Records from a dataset
* * * * * * * * *

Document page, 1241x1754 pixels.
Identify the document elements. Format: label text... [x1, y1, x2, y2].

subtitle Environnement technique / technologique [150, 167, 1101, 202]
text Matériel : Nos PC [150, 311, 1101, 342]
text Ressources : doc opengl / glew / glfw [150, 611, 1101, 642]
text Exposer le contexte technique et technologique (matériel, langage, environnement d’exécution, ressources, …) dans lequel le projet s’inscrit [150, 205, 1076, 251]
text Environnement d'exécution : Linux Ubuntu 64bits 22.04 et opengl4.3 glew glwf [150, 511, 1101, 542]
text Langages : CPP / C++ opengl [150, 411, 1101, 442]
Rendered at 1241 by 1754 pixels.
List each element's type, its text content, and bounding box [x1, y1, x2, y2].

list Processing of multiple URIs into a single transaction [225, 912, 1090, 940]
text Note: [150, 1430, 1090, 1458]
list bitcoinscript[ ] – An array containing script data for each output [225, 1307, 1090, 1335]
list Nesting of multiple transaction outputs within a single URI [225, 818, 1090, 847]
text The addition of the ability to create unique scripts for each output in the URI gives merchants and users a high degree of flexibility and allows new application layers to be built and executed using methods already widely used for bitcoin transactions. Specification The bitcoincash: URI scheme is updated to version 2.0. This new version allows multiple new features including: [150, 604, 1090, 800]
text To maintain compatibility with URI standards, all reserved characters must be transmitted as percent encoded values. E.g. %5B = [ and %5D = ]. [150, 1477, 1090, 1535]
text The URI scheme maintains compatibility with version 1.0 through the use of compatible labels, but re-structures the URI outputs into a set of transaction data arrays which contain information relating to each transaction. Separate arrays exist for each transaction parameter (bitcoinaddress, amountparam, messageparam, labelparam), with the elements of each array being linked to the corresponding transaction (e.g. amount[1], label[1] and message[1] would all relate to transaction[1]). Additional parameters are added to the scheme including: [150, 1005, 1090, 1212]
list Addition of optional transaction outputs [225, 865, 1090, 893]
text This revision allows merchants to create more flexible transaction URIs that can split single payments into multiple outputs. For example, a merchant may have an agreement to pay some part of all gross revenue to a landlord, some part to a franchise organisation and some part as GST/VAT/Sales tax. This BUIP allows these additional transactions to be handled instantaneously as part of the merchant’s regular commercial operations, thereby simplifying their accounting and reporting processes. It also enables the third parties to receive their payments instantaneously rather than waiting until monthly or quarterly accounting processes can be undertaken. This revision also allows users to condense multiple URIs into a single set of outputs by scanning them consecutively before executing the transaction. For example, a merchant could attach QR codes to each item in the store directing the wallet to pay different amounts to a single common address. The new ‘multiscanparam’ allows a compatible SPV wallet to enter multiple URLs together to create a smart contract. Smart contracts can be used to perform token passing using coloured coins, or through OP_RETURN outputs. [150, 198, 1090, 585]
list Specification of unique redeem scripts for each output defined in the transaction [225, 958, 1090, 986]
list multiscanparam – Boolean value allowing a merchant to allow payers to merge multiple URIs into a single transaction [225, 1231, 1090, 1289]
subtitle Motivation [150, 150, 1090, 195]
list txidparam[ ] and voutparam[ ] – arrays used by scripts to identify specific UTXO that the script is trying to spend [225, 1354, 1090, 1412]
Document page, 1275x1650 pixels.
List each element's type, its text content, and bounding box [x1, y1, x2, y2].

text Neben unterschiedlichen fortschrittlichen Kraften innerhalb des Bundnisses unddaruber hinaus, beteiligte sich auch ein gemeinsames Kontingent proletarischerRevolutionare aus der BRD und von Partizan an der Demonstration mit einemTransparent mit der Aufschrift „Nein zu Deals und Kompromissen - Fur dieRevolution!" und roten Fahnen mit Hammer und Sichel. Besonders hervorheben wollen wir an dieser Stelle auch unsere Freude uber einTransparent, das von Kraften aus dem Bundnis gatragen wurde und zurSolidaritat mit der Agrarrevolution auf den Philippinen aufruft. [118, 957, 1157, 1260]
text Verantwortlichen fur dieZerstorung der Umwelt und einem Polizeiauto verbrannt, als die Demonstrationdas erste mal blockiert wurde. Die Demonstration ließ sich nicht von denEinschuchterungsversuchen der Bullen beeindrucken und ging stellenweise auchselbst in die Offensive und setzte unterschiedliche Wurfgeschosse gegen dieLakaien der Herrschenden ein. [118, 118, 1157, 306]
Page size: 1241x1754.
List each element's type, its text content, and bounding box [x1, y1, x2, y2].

* * * * * * * * *

### Given task
Take the lines starting at the one containing "subtitle Environnement technique" and ending at the one containing "text Ressources : doc", and give them again with "Nos PC" swapped for "Nos ordinateurs portables", leaving everything else as it is.

### Result
subtitle Environnement technique / technologique [150, 167, 1101, 202]
text Matériel : Nos ordinateurs portables [150, 311, 1101, 342]
text Ressources : doc opengl / glew / glfw [150, 611, 1101, 642]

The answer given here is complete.